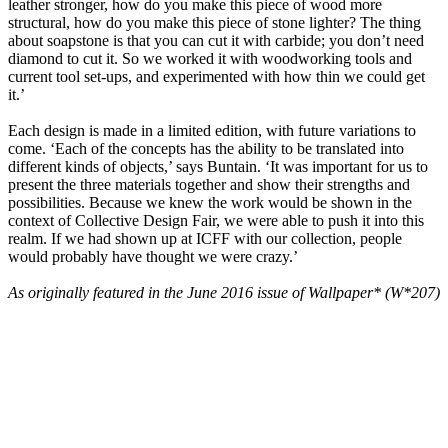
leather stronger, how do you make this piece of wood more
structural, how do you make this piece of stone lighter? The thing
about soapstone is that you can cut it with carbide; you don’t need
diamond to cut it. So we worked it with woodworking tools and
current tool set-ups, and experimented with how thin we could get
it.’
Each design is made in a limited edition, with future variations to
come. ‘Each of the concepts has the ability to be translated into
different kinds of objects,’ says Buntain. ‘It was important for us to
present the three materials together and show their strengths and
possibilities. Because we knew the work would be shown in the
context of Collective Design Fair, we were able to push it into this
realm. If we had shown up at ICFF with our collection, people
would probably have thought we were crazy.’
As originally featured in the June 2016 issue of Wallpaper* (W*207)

* * * * *

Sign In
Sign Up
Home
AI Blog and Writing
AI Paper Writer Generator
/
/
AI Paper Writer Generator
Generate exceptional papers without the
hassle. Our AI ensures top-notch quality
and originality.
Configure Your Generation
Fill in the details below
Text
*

* * * * *

▶ **Task brief**
Every line in the records that holds the word "make" should be copied into the answer.

▶ **Solution to the problem**
leather stronger, how do you make this piece of wood more
structural, how do you make this piece of stone lighter? The thing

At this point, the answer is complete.